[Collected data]
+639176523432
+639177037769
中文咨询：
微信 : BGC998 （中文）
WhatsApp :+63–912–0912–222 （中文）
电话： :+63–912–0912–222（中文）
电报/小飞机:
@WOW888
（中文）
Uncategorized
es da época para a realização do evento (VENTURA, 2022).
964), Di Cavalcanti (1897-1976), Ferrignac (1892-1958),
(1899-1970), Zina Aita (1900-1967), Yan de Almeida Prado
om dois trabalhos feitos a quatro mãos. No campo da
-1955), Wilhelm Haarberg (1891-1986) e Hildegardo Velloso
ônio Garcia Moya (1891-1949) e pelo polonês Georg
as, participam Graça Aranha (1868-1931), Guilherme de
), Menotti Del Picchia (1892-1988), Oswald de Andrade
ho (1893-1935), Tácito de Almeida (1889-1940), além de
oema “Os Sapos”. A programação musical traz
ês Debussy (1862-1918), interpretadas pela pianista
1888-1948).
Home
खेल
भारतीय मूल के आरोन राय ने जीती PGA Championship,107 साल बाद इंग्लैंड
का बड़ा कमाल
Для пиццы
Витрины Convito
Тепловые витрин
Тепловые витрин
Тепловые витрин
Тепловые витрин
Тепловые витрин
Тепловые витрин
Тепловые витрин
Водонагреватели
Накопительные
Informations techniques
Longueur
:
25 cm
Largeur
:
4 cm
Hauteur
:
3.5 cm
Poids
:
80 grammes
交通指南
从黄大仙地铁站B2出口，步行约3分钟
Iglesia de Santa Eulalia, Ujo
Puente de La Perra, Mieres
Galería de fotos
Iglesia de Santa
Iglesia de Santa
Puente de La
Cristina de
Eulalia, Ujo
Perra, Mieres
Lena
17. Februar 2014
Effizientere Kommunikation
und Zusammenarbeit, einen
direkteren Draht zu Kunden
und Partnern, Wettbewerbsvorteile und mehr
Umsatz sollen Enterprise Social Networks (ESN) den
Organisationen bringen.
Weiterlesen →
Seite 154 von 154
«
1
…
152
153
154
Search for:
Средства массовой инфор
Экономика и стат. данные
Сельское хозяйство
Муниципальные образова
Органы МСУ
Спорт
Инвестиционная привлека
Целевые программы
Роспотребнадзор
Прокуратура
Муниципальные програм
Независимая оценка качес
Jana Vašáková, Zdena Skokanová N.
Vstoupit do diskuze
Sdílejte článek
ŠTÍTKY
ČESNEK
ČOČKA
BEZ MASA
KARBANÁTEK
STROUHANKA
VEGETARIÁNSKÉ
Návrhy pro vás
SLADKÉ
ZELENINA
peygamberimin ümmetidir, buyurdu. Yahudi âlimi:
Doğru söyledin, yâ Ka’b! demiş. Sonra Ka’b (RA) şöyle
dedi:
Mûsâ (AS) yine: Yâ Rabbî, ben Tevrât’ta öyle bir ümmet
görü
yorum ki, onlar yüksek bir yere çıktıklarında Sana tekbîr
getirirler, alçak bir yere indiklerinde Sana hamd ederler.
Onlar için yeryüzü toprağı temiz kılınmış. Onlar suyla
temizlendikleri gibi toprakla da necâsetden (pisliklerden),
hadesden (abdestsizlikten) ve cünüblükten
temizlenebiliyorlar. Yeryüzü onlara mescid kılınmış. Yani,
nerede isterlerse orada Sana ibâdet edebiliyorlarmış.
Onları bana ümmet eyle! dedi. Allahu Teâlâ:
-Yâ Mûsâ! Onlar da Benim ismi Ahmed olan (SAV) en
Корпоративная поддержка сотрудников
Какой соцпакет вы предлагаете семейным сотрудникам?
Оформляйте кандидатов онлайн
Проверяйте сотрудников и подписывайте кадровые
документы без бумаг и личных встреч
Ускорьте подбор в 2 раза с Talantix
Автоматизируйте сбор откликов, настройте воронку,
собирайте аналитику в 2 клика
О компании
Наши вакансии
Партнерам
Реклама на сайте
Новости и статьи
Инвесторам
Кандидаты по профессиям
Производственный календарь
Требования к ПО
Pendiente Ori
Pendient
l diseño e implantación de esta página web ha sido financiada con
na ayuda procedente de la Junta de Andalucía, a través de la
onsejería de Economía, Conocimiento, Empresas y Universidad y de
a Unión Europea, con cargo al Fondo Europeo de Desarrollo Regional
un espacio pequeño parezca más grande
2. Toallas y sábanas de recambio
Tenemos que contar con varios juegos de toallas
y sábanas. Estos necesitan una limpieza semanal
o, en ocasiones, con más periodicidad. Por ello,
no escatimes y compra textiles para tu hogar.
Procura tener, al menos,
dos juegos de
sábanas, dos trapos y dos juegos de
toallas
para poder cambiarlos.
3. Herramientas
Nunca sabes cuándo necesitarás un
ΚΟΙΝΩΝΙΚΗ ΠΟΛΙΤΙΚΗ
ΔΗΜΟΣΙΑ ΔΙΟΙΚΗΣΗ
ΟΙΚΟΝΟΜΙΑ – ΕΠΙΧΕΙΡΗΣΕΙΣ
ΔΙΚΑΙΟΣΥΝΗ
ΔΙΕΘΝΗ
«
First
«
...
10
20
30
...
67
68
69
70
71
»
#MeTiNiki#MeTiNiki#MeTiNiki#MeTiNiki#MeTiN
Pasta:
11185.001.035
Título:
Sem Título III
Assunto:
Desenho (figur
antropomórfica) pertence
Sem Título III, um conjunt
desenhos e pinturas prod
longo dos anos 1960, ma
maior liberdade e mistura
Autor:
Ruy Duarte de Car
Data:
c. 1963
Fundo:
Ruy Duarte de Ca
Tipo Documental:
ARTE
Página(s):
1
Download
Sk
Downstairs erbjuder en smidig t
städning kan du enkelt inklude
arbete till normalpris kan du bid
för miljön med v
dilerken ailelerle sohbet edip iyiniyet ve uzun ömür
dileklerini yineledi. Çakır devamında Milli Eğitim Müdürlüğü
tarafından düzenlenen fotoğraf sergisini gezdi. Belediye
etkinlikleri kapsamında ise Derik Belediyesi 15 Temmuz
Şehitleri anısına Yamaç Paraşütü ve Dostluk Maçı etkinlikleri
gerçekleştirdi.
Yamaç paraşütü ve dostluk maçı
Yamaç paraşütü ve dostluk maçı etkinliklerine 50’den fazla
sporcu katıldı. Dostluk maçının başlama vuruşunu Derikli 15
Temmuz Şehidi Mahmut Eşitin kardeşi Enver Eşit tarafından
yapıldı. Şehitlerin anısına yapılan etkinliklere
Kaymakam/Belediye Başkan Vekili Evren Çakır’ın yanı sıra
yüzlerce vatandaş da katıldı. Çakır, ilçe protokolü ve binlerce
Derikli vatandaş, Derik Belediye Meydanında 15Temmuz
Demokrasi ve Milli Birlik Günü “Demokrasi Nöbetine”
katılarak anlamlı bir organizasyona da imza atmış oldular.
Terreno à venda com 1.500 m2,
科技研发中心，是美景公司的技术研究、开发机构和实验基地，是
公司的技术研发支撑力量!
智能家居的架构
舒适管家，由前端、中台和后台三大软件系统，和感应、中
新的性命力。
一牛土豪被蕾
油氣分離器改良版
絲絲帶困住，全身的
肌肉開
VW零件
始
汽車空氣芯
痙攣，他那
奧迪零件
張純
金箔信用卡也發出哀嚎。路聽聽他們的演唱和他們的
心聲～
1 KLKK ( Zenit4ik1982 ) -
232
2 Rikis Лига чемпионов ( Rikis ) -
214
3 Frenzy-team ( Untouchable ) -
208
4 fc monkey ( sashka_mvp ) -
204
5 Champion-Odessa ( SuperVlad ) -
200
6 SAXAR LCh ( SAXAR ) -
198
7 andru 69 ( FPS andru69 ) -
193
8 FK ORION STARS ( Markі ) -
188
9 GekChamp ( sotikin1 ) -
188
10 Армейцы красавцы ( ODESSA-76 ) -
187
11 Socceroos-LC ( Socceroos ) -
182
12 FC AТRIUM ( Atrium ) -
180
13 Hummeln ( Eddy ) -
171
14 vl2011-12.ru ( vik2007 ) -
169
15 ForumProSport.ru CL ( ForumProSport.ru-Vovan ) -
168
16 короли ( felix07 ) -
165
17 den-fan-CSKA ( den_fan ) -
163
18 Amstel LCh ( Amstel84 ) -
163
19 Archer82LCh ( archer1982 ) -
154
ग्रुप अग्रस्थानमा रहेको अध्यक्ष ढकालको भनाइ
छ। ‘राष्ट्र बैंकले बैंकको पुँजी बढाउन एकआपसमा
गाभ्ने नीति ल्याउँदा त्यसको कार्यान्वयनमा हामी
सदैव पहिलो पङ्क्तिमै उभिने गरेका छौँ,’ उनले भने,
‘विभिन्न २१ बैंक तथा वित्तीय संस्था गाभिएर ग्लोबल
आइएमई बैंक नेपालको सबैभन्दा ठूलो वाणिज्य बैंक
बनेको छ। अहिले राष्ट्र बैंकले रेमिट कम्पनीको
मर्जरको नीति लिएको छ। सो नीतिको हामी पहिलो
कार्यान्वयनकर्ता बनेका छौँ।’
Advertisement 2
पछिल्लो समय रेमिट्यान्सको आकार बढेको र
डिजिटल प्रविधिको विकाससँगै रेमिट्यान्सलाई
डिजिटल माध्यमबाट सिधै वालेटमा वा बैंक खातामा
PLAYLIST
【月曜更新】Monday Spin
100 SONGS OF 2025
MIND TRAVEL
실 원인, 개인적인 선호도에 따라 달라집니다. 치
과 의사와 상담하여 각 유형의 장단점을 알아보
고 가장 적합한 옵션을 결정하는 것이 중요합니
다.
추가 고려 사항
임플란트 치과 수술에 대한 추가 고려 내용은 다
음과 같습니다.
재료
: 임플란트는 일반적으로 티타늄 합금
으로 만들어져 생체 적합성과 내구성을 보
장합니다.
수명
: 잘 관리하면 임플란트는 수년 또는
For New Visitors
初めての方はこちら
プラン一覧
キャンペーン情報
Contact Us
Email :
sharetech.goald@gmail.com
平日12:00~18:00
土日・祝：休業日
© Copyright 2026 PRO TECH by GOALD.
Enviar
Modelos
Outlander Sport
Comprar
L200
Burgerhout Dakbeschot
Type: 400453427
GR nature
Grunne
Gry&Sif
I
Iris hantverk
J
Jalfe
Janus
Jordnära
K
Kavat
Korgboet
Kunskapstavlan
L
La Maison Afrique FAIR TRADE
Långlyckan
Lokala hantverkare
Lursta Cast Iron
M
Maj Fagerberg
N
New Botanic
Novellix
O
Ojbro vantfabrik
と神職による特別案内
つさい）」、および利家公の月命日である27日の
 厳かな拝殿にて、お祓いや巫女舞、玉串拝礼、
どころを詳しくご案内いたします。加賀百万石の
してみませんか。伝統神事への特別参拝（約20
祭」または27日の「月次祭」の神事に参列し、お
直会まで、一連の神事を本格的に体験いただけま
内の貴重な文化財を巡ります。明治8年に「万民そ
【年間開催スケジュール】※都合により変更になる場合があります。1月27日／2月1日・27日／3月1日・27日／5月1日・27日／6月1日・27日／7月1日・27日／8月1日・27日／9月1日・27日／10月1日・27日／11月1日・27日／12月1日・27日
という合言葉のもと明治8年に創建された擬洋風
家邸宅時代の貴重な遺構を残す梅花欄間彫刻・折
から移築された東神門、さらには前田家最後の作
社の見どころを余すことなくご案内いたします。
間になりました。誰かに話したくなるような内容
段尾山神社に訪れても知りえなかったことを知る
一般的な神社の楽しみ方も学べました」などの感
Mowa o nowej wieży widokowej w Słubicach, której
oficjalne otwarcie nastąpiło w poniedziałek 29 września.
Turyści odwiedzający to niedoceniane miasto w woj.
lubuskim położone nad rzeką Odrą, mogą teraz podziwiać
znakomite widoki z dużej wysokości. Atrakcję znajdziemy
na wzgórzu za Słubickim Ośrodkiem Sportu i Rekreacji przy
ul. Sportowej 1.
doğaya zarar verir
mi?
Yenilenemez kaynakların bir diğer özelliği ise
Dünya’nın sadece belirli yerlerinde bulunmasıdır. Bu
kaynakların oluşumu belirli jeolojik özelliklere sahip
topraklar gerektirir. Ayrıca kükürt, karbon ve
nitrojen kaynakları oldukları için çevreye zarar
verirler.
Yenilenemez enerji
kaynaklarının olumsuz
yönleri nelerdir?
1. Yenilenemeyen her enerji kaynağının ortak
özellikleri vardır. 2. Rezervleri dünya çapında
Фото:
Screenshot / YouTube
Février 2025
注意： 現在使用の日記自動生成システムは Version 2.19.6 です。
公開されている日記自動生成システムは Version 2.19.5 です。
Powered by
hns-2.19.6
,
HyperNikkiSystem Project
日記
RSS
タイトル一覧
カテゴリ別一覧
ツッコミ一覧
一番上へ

## [ASSIGNMENT]
In the records above, locate the lines holding the word "Version". Copy each of them.

## [OUTPUT FOR THIS EXERCISE]
注意： 現在使用の日記自動生成システムは Version 2.19.6 です。
公開されている日記自動生成システムは Version 2.19.5 です。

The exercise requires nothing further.